#### DOCUMENT SEGMENT

Concerns about the treatment of underage performers pushed the government there into setting new rules in 2014 to limit working hours.

Youngsters, of course, don't always toe the line. In one of the most famous incidents, Minami Minegishi, a member of the Japanese all-girl group AKB48, was caught by a tabloid magazine emerging from a late night tryst at her boyfriend's apartment. She subsequently shaved her head and made a tear-stained act of contrition to keep her job.

This week, the Tokyo District Court stuck a blow for her and others when it rejected a suit by a talent agency that said one of its former stars breached her contract by dating a fan. The court said the contract “restricted her freedom to pursue happiness”.

Smap’s five-minute mea culpa was even more poignant than teens prohibited from having private lives. The five men said nothing about rumours of the split or what had brought them in front of the cameras.

Instead, they spoke in entertainment platitudes. "Starting today, we once again want to make you smile," said Shingo Katori, once considered the joker of the group.

########
#### DATA RECORDS

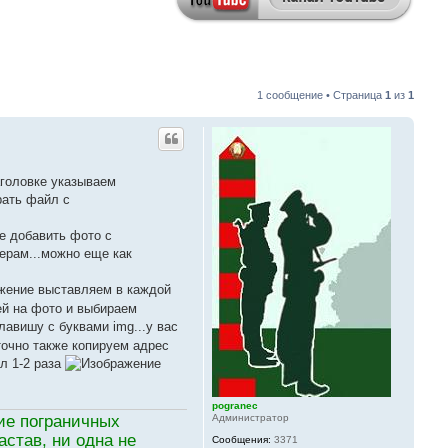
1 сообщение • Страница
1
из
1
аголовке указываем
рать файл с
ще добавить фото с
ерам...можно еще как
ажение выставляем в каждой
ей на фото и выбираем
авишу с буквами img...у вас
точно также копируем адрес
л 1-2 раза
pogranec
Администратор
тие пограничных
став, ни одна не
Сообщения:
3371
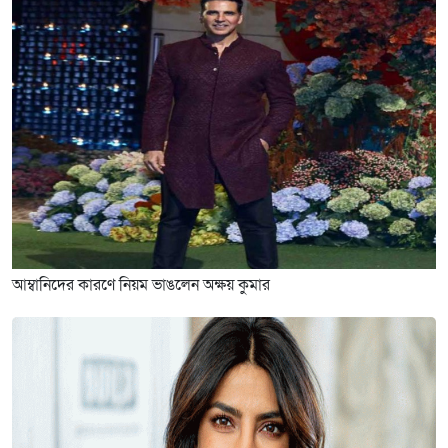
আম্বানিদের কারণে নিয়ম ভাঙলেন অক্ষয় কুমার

########
#### DATA RECORDS

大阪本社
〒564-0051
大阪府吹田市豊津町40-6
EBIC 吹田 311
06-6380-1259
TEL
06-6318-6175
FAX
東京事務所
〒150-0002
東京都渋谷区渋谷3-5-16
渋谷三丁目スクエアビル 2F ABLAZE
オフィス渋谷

########

» **EXERCISE SET**:
1. In the passage on Japanese pop idols, what did the Tokyo District Court say the talent agency's contract restricted?
2. Duplicate the stretch of the passage on Japanese pop idols from "Youngsters, of course, don't" through "keep her job.".
3. Go on with the passage on Japanese pop idols, picking up after its last sentence.

» **ANSWERS IN ORDER**:
1. Her freedom to pursue happiness.

2.
Youngsters, of course, don't always toe the line. In one of the most famous incidents, Minami Minegishi, a member of the Japanese all-girl group AKB48, was caught by a tabloid magazine emerging from a late night tryst at her boyfriend's apartment. She subsequently shaved her head and made a tear-stained act of contrition to keep her job.

3.
Blackballed

The vacuum left by the lack of details was inevitably filled by speculation. Many suspect that four members of the group wanted to quit before being persuaded to back down. They will no doubt have been reminded that stars cast out of agencies in the past have been blackballed.

Some saw the group's predicament as lessons for the nation as a whole and its struggle to free itself from the clutches of cartels run by elderly men. "This is Japanese society in miniature," said economist Nobuo Ikeda, in The Japan Times.

“Salarymen, who are typically hired right out of school . . . start by learning [elementary skills] on the job,” said Ikeda. “These include company-specific skills learned by watching more experienced workers, like personal skills, meaning they aren’t useful in other companies.

“As companies rarely hire mid-career, this situation is like the entertainment industry where those who go independent never have a second chance.”